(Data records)
◇ ◇ ◇

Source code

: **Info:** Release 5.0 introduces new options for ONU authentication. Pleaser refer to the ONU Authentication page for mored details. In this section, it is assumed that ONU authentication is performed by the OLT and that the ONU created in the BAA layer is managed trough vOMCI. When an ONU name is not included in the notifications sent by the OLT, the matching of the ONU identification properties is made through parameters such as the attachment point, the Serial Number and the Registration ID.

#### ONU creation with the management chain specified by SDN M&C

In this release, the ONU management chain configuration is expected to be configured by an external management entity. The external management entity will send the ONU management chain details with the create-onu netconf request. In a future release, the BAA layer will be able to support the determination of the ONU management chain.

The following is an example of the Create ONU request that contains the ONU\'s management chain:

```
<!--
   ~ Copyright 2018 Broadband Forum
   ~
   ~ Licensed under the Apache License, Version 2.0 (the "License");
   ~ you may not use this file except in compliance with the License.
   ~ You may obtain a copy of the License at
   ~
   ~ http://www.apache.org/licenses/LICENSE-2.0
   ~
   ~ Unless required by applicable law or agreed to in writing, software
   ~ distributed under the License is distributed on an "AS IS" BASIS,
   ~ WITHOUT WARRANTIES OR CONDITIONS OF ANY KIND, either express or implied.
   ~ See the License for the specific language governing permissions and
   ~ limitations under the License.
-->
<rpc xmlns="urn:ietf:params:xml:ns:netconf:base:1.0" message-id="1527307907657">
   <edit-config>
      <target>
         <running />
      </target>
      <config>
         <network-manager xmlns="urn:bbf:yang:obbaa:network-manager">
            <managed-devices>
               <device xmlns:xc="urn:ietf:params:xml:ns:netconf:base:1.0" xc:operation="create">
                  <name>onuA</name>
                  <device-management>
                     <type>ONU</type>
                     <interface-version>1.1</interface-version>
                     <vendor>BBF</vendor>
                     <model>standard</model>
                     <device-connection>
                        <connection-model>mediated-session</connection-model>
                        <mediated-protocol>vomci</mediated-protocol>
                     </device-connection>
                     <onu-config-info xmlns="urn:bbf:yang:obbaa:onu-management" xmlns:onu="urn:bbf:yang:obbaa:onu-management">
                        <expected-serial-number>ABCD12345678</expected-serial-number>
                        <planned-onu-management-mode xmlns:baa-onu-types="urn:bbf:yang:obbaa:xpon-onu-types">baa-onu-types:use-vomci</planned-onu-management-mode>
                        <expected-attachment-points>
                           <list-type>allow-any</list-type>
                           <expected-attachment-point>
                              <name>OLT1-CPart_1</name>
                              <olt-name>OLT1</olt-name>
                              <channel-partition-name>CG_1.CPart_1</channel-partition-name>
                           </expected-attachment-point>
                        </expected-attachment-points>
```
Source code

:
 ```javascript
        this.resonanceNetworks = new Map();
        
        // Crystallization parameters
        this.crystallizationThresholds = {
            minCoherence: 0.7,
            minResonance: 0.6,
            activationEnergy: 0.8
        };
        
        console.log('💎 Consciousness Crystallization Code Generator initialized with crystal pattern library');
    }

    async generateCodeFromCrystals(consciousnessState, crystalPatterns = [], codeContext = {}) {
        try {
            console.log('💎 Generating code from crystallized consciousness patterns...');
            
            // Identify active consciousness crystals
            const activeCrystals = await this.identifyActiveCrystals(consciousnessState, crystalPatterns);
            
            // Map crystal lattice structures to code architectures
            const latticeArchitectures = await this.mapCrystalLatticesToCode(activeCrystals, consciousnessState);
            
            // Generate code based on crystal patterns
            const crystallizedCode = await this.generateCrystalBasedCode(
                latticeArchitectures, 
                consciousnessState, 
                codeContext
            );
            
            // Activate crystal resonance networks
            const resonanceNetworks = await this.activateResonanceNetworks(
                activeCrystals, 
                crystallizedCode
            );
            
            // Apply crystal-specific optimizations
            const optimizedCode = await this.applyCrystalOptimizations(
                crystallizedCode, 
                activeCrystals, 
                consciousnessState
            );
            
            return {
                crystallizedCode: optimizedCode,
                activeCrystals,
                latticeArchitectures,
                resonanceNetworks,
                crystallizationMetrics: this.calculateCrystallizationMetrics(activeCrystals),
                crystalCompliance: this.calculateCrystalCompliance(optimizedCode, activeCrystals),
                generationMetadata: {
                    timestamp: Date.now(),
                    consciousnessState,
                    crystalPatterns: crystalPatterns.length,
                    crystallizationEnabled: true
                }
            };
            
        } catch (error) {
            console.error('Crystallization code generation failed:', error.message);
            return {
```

◇ ◇ ◇

Lines that contain "under" should be pulled from the entries above and reported.

• **Result**
   ~ Licensed under the Apache License, Version 2.0 (the "License");
   ~ distributed under the License is distributed on an "AS IS" BASIS,
   ~ limitations under the License.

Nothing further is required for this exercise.